_JOB ITEM_
Should the word "clock" occur in a line of the records, copy that line.

_TASK DATA_
━━━━━━━━━━━━━━━━

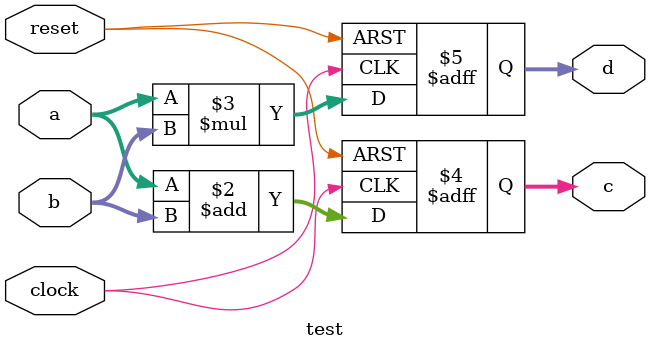
<source format=v>
module test (
  input clock,
  input reset,
  input [1:0] a,
  input [2:0] b,
  output reg [3:0] c,
  output reg [4:0] d
);

  always @(posedge clock or posedge reset) begin
    if (reset) begin
      c <= 0;
      d <= 0;
    end else begin
      c <= a + b;
      d <= a * b;
    end
  end

endmodule


</source>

━━━━━━━━━━━━━━━━

_ANSWER SPACE_
  input clock,
  always @(posedge clock or posedge reset) begin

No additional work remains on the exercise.